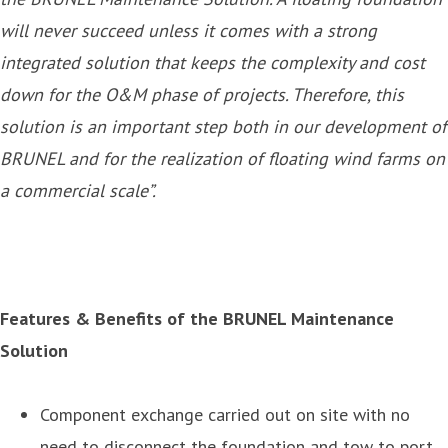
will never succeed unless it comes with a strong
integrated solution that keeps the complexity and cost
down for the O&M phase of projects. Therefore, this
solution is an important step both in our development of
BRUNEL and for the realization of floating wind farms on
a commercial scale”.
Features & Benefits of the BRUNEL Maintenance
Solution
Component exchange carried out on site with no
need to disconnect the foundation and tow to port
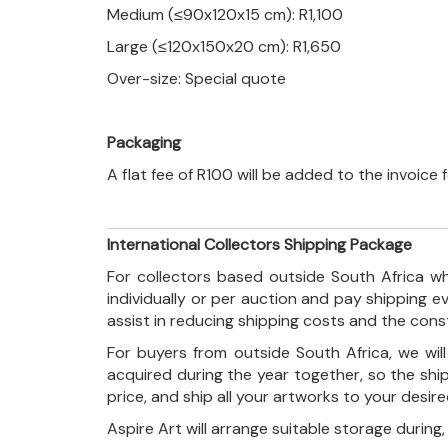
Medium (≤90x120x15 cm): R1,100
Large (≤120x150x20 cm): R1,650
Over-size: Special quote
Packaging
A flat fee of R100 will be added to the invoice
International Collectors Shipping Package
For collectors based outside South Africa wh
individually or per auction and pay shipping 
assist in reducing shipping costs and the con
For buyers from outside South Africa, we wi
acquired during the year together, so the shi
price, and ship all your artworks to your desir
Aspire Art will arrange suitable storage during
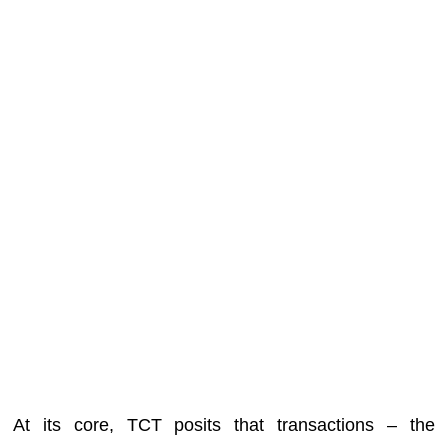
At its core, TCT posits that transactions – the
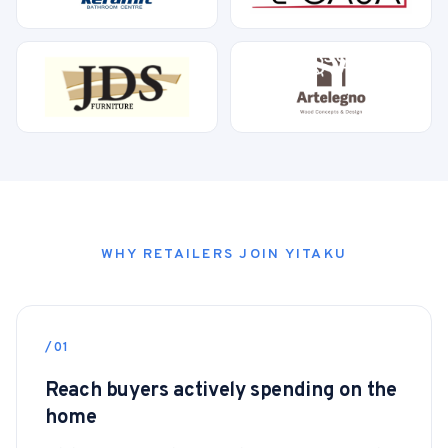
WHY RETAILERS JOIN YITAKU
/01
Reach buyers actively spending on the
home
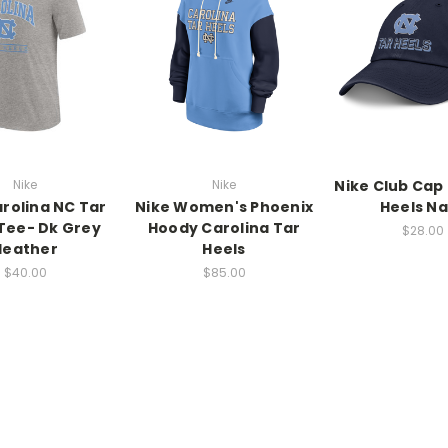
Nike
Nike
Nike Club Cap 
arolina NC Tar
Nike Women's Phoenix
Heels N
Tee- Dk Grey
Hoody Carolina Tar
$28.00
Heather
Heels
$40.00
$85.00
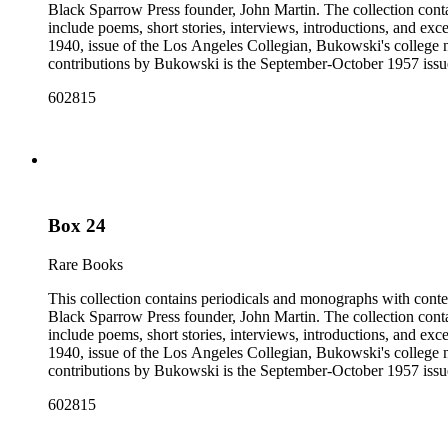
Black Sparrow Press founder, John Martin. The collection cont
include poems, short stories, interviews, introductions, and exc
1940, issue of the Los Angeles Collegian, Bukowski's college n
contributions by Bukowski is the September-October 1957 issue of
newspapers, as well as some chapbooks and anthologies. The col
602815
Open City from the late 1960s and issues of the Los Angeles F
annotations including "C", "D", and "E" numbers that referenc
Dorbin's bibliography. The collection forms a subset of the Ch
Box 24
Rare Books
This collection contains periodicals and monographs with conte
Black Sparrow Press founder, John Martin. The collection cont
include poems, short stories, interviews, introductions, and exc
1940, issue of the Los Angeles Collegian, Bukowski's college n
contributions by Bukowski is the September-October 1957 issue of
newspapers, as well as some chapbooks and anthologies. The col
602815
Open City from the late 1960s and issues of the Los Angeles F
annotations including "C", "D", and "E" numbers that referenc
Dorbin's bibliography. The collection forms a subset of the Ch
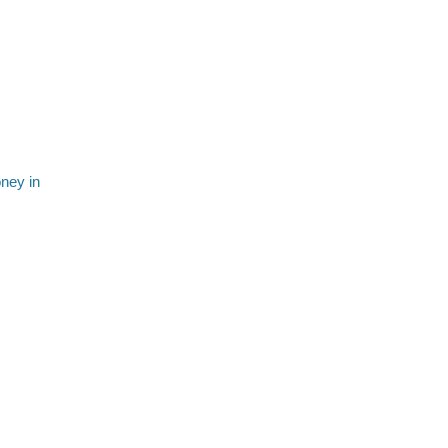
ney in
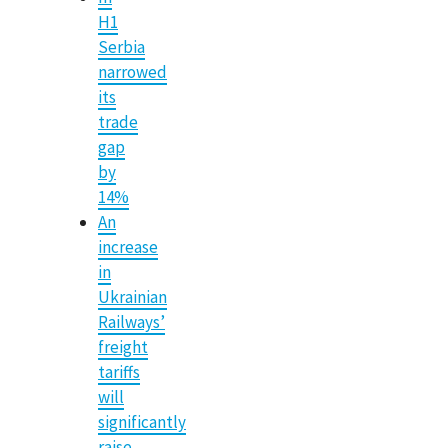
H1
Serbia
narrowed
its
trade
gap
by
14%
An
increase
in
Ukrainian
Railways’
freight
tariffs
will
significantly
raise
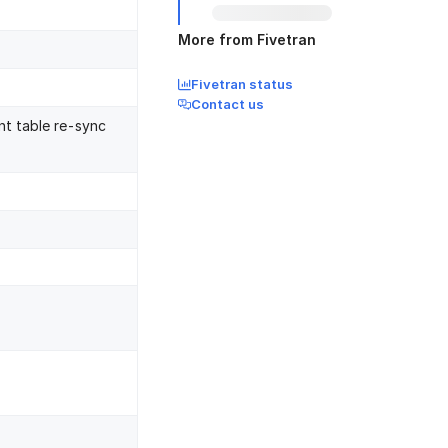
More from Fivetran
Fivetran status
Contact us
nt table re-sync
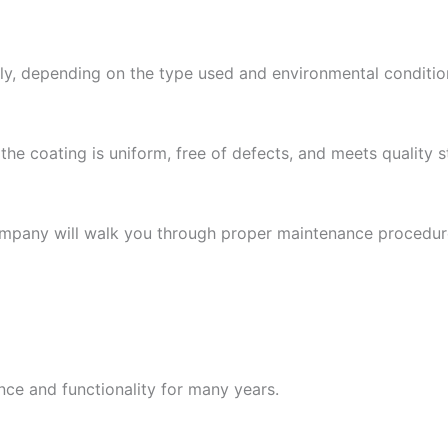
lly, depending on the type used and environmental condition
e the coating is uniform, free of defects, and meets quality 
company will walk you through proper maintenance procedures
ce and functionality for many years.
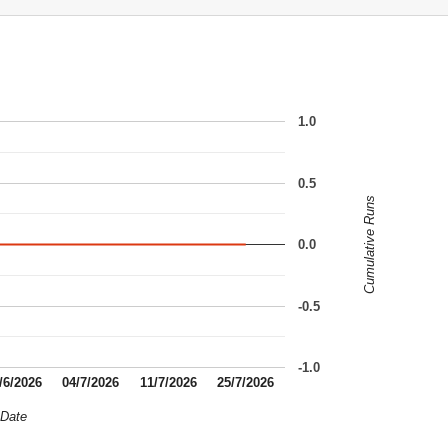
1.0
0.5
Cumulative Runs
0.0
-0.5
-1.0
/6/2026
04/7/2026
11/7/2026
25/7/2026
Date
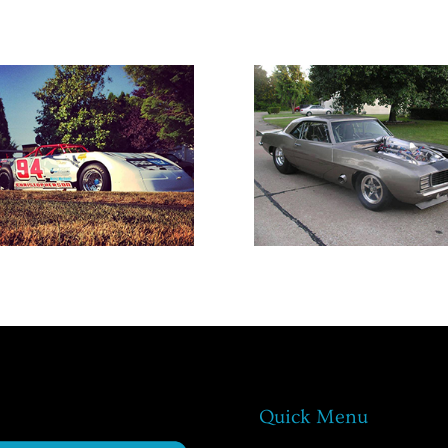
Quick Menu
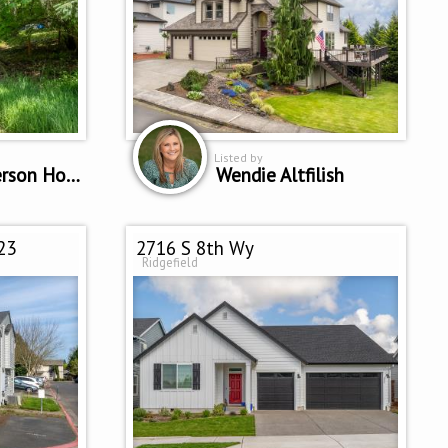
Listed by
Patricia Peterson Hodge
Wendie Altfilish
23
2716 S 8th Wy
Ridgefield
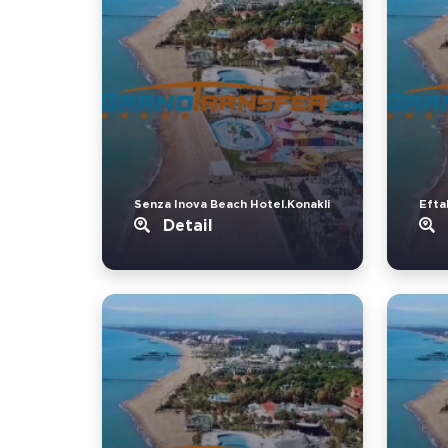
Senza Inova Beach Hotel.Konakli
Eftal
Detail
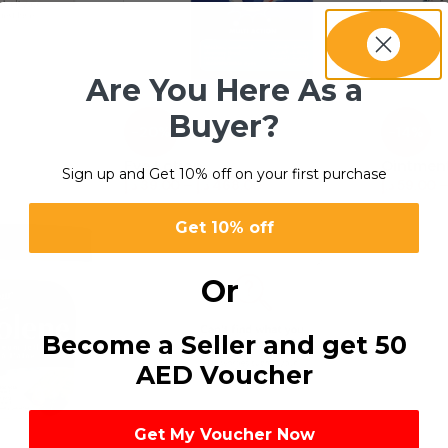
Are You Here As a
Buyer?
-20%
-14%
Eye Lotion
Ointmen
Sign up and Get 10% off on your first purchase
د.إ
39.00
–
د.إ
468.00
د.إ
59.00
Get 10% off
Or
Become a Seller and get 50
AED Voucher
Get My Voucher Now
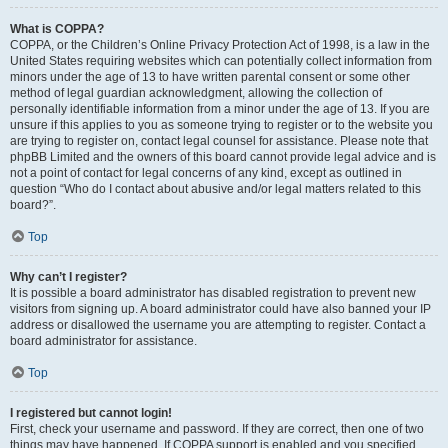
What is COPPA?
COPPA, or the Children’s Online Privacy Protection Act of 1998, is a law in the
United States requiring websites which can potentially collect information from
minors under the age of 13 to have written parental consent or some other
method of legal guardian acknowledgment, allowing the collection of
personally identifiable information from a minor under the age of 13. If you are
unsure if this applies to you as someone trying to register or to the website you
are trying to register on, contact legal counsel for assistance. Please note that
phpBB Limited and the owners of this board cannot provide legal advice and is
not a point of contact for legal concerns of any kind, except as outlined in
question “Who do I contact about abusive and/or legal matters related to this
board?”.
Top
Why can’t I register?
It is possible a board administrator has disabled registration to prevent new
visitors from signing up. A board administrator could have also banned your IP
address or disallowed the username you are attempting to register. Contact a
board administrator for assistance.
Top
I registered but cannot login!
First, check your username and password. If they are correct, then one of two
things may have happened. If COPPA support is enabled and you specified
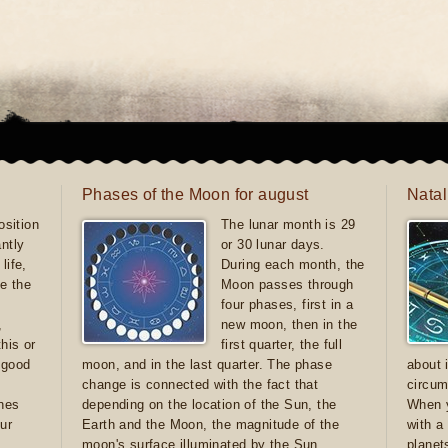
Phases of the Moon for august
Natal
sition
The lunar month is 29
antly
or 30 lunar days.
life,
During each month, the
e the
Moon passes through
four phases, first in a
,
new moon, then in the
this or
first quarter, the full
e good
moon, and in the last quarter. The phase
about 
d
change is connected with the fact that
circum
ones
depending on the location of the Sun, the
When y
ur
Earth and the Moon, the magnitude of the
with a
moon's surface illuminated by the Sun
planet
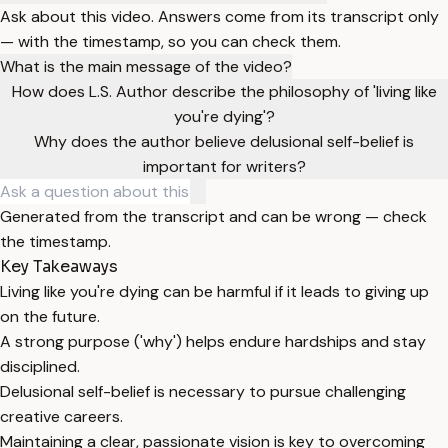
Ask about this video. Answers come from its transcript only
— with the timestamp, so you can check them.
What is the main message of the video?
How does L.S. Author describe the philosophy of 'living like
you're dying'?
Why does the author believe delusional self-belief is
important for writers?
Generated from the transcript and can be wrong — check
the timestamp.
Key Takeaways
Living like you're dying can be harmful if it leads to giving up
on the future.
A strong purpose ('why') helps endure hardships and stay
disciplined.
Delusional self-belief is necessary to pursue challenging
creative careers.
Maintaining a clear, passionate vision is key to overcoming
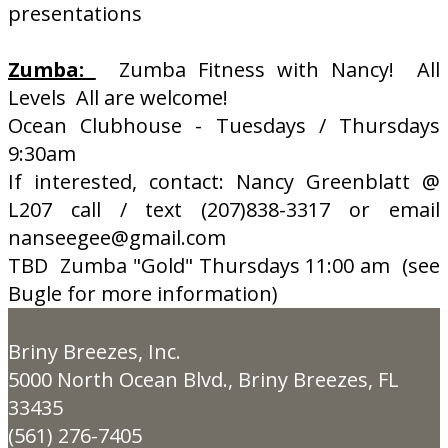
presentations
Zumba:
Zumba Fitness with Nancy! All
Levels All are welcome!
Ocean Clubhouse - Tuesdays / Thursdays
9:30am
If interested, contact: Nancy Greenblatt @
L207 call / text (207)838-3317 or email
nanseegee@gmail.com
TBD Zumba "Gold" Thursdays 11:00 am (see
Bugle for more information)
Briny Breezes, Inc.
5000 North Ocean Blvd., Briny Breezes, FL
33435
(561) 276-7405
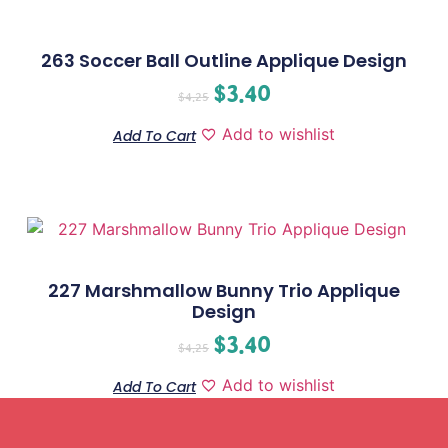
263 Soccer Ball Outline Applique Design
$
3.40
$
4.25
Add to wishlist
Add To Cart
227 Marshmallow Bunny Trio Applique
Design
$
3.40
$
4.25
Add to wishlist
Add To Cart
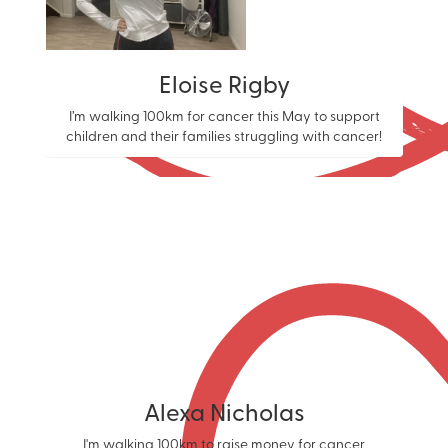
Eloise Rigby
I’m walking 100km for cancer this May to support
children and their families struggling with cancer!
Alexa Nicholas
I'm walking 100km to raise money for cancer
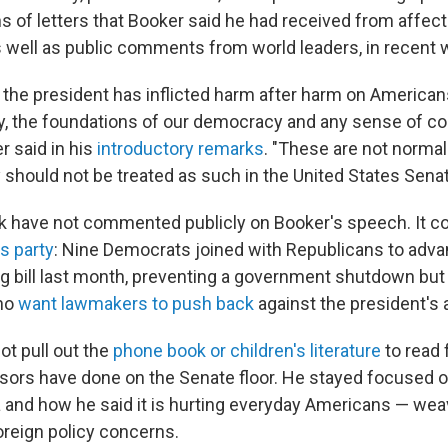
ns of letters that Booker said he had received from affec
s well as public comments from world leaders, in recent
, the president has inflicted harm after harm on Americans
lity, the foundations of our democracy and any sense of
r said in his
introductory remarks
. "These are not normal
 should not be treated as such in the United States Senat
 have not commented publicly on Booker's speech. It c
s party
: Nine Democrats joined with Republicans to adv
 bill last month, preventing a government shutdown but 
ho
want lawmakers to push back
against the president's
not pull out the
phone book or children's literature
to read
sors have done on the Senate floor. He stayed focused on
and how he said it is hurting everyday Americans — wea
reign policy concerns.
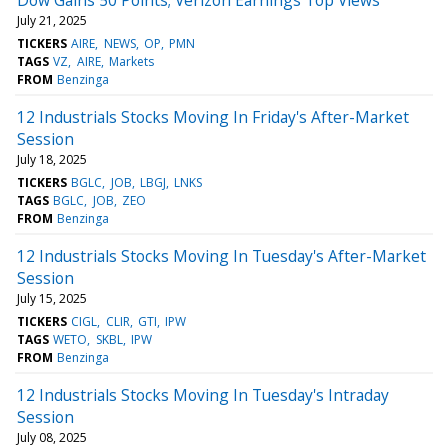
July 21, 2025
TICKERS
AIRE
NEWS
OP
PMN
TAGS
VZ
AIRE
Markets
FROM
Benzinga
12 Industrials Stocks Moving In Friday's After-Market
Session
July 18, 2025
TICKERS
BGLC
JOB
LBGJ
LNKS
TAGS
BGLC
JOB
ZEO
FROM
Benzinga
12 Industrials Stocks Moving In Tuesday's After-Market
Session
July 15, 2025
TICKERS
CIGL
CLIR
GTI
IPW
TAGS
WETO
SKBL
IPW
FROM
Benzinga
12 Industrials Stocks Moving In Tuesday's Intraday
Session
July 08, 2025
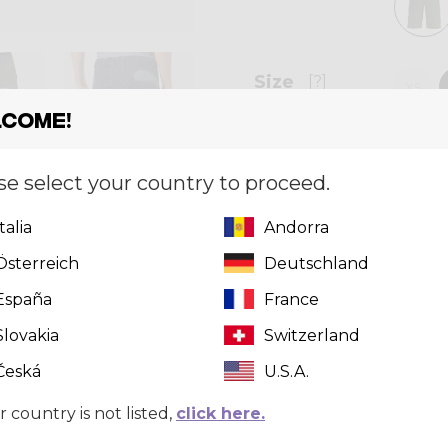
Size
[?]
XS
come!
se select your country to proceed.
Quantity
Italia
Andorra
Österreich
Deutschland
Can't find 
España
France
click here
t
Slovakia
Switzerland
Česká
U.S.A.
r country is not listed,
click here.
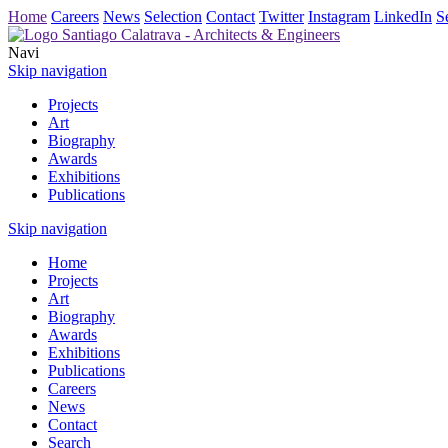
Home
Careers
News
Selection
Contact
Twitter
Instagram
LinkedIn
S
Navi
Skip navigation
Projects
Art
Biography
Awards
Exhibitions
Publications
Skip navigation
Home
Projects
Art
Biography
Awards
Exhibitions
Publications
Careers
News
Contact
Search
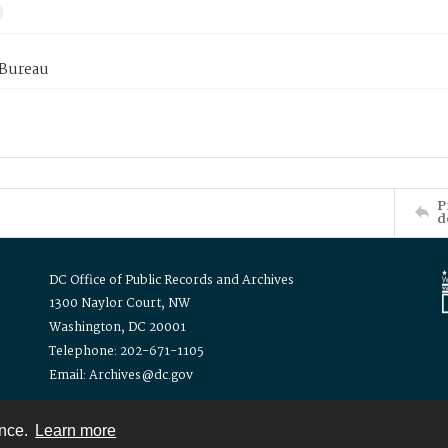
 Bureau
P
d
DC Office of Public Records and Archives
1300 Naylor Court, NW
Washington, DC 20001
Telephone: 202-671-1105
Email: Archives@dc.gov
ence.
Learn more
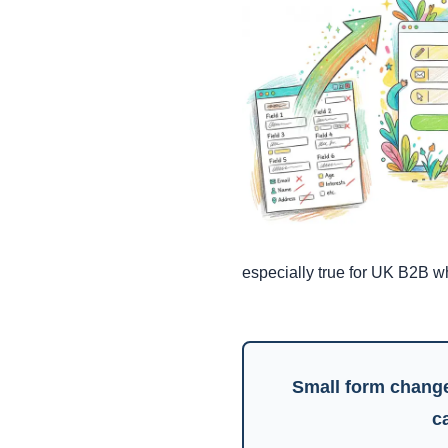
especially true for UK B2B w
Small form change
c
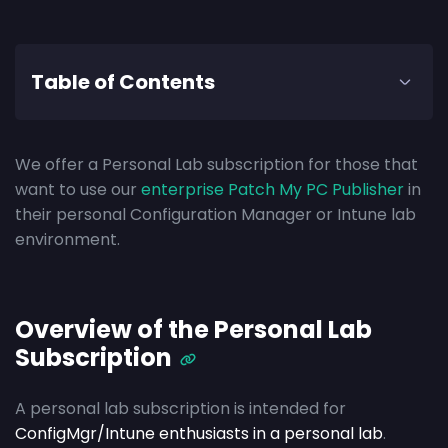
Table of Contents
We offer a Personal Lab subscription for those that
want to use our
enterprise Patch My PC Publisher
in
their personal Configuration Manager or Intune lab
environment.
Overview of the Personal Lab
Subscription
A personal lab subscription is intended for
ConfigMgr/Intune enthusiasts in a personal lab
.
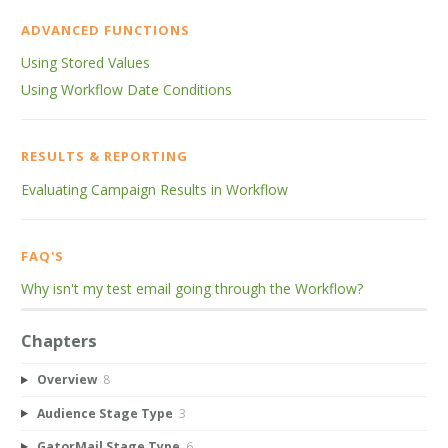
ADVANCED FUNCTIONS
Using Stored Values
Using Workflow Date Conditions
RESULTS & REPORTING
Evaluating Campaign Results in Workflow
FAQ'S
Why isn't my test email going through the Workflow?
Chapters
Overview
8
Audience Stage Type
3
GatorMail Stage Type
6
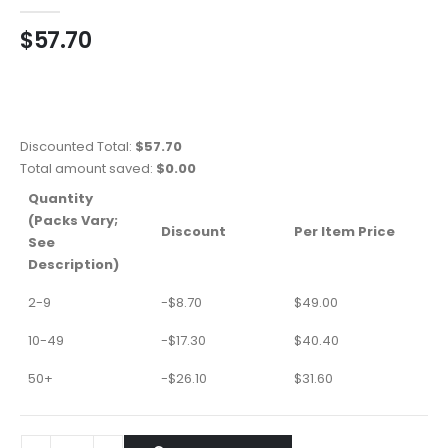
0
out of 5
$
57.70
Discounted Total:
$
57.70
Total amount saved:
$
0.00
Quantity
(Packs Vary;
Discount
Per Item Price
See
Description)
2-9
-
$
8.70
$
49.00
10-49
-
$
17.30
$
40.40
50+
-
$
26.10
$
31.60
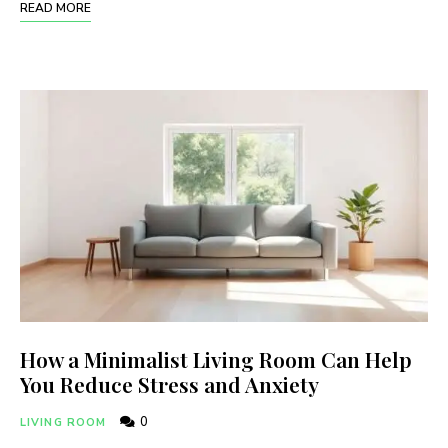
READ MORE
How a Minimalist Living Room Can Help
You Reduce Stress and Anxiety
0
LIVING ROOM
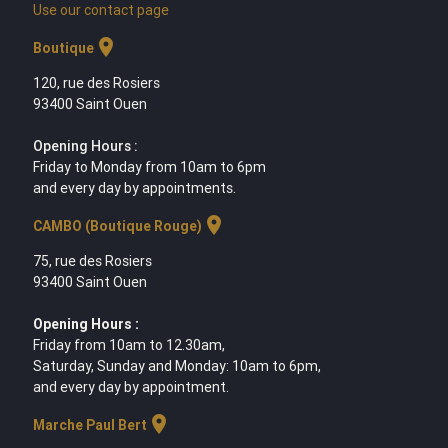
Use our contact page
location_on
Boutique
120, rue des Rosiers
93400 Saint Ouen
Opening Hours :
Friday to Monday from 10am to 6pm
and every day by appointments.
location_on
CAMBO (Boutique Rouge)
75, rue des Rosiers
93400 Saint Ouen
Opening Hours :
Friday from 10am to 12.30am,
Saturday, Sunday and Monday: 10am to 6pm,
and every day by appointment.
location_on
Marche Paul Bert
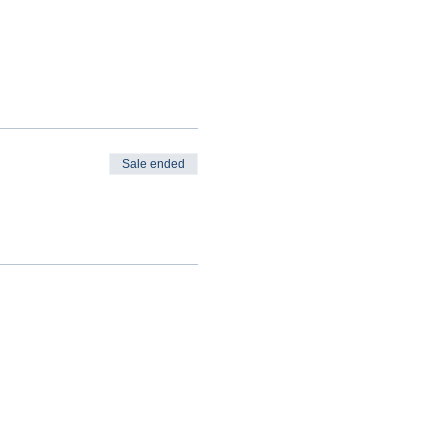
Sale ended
--
ASSIGNMENT: From the records above, pull every line that has the string "last" and copy it.

WRITTEN RESPONSE:
moon, and in the last quarter. The phase
 bill last month, preventing a government shutdown but 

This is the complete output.